Every line of the entries below from the one containing "none; stroke-linecap: round;" to the one containing "21px; fill: #321d0e;", both ends included, must be written out exactly. No other line belongs in the answer.

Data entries
============================================================
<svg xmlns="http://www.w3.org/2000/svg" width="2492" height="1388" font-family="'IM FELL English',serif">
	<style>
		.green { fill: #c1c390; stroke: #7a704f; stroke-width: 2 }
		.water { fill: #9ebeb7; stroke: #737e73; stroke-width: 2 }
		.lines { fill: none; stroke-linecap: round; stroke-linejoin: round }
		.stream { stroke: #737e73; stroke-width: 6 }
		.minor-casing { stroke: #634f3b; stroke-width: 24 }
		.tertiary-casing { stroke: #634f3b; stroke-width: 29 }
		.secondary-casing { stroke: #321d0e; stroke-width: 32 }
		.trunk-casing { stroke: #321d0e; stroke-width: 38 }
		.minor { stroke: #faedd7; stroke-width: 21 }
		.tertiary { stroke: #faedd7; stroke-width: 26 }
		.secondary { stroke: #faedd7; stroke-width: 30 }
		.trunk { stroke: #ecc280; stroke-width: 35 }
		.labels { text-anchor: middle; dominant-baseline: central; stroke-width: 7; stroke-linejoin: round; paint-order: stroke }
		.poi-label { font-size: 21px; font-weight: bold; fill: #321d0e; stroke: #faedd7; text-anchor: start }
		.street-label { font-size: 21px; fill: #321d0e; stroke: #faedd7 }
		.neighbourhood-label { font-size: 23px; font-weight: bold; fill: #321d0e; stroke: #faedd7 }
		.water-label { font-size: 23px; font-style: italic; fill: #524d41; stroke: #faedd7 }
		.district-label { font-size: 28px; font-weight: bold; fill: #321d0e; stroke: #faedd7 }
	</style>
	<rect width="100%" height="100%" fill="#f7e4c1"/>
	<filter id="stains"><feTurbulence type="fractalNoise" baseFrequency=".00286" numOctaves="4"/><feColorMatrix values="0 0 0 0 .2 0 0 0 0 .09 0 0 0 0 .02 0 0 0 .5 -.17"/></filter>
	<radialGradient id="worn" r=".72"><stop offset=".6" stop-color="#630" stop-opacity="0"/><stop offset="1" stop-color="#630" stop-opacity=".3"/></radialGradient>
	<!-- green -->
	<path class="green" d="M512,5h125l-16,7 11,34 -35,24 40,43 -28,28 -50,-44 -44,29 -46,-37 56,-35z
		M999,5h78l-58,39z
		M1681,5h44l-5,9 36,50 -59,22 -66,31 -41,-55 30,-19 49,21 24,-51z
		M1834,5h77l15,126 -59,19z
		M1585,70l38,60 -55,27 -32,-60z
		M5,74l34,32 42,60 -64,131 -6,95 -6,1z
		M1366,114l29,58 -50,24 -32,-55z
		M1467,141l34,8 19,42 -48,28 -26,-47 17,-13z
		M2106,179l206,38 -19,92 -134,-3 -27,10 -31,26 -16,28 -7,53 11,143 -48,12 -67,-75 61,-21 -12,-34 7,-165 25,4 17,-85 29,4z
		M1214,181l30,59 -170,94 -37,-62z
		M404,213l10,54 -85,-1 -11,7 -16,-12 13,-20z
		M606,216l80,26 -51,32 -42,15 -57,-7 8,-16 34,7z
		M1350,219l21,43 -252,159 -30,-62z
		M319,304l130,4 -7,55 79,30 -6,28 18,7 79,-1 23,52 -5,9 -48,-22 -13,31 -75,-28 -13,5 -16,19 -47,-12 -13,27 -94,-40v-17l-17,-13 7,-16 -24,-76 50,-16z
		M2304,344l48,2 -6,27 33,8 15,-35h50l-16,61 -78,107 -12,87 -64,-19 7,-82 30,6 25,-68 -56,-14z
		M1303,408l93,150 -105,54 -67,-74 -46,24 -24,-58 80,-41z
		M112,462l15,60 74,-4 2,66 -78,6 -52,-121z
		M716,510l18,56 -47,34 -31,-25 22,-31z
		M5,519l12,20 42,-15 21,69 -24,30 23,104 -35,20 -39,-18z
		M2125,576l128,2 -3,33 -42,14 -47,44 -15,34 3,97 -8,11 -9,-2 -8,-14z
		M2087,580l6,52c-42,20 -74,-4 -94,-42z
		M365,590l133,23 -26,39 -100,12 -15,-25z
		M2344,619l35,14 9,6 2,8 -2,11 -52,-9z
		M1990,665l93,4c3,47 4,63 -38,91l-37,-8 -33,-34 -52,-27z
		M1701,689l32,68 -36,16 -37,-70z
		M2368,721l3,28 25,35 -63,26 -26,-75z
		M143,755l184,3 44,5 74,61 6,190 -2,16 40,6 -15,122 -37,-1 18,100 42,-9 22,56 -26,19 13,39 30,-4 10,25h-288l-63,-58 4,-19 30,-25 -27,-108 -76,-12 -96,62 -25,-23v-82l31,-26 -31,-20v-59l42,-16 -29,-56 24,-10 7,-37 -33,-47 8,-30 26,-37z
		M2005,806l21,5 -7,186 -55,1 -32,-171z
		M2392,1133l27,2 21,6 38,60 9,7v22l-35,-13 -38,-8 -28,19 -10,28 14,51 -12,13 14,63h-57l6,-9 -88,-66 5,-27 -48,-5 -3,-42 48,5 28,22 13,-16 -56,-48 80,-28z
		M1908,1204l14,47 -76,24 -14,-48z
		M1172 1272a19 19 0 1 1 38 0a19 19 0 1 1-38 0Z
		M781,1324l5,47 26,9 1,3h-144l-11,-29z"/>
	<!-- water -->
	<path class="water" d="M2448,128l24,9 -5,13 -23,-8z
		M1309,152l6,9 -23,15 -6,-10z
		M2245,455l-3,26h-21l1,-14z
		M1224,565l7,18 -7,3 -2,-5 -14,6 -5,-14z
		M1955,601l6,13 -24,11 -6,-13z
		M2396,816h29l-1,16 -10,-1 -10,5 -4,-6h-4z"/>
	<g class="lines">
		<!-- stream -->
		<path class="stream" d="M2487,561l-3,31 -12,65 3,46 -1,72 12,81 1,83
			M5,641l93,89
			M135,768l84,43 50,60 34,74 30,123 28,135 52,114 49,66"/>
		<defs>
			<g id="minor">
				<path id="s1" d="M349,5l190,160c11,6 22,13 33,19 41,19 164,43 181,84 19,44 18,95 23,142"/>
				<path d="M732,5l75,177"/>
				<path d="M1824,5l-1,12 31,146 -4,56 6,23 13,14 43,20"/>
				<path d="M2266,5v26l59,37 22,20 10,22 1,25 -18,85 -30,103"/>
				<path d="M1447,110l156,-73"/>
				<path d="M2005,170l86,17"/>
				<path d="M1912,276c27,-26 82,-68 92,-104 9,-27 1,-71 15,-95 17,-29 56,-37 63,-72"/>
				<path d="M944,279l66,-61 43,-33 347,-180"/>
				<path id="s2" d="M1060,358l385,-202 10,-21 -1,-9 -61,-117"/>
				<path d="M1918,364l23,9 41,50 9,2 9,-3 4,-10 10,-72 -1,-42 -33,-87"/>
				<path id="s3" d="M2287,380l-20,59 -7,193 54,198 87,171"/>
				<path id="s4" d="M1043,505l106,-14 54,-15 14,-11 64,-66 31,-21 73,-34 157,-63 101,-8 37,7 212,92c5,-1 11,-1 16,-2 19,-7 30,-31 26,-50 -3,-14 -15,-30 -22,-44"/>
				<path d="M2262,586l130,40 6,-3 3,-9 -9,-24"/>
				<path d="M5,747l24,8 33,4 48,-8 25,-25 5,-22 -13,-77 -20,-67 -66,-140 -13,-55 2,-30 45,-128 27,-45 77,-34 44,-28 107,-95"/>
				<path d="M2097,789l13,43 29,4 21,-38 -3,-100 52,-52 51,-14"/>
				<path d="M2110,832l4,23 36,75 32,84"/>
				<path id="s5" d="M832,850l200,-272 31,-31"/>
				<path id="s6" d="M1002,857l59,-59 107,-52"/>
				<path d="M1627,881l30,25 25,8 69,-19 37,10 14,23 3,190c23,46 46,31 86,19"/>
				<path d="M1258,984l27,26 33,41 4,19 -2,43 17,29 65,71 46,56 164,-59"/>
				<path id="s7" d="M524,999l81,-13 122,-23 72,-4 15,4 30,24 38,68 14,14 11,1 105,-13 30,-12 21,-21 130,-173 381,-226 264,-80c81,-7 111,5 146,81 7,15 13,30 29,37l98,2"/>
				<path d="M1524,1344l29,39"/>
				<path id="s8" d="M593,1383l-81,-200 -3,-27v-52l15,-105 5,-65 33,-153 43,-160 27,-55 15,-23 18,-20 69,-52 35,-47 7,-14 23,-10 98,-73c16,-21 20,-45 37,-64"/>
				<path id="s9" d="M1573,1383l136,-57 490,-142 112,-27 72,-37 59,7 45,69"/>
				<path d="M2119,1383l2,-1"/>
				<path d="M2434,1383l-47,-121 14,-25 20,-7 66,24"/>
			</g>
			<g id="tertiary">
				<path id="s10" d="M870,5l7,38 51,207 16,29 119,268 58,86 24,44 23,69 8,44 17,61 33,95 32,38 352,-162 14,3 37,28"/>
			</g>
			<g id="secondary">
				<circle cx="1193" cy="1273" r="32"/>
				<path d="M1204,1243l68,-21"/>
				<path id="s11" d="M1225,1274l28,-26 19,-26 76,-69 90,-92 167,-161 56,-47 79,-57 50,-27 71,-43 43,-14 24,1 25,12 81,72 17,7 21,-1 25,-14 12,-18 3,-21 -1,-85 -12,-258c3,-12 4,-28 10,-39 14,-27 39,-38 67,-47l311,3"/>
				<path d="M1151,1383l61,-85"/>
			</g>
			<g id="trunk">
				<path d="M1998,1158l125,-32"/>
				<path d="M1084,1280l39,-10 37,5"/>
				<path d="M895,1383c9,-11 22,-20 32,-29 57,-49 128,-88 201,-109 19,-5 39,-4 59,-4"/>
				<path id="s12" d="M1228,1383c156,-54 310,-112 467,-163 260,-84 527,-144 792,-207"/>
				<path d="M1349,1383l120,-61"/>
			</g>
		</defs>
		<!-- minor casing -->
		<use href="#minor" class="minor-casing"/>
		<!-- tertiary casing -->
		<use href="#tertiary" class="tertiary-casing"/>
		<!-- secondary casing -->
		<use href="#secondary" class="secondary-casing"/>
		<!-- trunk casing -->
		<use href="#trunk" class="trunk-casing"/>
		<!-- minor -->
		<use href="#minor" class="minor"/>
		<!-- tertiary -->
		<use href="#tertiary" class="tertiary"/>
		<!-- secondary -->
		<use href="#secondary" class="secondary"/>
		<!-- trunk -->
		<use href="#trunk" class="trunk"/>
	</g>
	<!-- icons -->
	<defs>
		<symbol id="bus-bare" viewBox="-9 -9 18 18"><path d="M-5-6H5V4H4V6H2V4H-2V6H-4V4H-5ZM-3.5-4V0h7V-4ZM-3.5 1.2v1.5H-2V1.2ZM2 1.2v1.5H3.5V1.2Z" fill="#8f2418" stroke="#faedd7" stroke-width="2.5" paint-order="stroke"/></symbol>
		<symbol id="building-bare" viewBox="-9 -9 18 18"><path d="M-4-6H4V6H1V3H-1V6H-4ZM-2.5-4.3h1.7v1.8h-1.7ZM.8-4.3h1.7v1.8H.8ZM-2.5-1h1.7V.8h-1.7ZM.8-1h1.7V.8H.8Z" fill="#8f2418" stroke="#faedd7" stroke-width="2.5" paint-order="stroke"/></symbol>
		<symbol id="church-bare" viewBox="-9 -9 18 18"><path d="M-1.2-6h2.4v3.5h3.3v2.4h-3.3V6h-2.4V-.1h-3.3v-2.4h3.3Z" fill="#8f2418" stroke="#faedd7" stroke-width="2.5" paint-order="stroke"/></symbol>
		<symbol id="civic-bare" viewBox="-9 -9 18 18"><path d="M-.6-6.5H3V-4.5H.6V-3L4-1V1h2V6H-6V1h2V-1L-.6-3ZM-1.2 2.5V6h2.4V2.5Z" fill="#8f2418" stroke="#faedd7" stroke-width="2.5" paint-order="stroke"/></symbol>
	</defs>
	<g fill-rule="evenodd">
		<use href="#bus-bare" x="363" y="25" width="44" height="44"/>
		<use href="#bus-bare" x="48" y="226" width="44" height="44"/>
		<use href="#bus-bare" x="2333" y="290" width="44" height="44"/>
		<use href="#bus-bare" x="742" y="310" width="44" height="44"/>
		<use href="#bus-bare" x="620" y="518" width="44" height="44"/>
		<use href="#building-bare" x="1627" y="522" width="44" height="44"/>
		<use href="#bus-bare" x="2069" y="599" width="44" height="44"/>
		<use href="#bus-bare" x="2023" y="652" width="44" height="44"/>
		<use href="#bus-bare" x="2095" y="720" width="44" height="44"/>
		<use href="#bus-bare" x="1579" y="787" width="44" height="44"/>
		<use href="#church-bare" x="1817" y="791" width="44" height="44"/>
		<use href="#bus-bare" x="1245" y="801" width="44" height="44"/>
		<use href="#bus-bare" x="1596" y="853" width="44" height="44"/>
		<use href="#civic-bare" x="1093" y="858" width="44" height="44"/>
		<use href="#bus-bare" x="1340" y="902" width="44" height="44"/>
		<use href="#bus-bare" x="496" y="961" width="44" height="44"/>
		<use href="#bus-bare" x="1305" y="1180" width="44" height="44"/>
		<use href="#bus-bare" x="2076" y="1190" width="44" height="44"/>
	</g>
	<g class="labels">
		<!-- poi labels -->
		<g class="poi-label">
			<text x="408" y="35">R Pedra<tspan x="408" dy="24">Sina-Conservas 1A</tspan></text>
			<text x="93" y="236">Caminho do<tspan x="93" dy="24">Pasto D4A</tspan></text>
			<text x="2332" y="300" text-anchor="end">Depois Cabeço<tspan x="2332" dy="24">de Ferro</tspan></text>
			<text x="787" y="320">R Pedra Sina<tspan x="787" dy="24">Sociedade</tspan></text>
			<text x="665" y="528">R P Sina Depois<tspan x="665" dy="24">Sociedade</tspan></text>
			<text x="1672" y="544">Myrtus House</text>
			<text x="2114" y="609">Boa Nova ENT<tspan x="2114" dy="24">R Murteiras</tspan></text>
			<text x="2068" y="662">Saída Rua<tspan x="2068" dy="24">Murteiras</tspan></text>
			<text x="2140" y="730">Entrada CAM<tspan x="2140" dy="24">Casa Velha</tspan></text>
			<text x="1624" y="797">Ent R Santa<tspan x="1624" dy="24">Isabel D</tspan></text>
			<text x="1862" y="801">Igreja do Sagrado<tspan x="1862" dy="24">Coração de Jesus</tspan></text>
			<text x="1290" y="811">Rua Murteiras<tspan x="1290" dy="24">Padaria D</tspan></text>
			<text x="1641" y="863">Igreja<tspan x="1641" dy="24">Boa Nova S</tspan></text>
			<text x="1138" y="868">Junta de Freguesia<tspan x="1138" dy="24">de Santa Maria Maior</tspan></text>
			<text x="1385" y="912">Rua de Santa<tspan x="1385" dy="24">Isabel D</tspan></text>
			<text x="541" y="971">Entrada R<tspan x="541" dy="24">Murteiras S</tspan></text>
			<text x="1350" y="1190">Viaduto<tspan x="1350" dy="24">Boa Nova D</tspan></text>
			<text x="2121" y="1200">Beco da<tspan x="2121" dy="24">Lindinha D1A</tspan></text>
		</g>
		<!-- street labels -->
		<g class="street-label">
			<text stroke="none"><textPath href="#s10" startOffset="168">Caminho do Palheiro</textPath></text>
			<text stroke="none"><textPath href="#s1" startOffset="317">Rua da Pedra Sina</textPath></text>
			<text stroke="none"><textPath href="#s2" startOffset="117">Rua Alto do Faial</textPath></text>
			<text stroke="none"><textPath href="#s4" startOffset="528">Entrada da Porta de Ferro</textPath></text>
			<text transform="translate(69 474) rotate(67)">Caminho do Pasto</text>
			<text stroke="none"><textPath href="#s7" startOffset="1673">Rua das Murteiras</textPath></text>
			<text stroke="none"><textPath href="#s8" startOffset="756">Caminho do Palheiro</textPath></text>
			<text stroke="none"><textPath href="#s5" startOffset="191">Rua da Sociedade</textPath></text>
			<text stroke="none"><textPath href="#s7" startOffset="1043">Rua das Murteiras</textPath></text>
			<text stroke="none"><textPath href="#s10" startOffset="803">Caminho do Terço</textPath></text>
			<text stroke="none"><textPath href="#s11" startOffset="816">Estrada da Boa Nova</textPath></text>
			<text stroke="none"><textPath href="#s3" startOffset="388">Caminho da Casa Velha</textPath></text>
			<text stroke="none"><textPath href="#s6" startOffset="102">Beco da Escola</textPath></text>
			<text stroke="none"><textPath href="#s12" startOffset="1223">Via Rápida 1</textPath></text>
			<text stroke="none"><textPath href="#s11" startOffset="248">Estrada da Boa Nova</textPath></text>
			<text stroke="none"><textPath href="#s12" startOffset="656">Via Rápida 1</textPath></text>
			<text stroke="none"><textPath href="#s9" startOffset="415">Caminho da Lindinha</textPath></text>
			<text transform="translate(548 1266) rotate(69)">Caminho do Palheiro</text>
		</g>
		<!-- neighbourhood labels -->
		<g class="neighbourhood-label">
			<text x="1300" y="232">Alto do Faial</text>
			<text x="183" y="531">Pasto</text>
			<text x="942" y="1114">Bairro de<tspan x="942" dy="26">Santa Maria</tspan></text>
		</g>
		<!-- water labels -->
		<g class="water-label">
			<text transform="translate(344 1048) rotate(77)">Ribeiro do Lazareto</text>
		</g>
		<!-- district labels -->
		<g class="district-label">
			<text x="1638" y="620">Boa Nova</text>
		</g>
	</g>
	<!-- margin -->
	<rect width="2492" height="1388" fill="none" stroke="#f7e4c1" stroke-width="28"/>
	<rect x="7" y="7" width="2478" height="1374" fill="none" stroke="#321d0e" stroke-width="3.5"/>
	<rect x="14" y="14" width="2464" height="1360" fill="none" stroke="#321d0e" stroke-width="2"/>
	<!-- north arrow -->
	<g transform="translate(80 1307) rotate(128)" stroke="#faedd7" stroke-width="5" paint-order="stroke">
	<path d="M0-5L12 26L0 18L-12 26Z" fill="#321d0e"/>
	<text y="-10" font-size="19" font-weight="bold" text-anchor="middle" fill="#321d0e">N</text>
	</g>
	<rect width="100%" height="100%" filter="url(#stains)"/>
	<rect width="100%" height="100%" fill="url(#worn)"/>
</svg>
============================================================
• WRITTEN ANSWER:
		.lines { fill: none; stroke-linecap: round; stroke-linejoin: round }
		.stream { stroke: #737e73; stroke-width: 6 }
		.minor-casing { stroke: #634f3b; stroke-width: 24 }
		.tertiary-casing { stroke: #634f3b; stroke-width: 29 }
		.secondary-casing { stroke: #321d0e; stroke-width: 32 }
		.trunk-casing { stroke: #321d0e; stroke-width: 38 }
		.minor { stroke: #faedd7; stroke-width: 21 }
		.tertiary { stroke: #faedd7; stroke-width: 26 }
		.secondary { stroke: #faedd7; stroke-width: 30 }
		.trunk { stroke: #ecc280; stroke-width: 35 }
		.labels { text-anchor: middle; dominant-baseline: central; stroke-width: 7; stroke-linejoin: round; paint-order: stroke }
		.poi-label { font-size: 21px; font-weight: bold; fill: #321d0e; stroke: #faedd7; text-anchor: start }
		.street-label { font-size: 21px; fill: #321d0e; stroke: #faedd7 }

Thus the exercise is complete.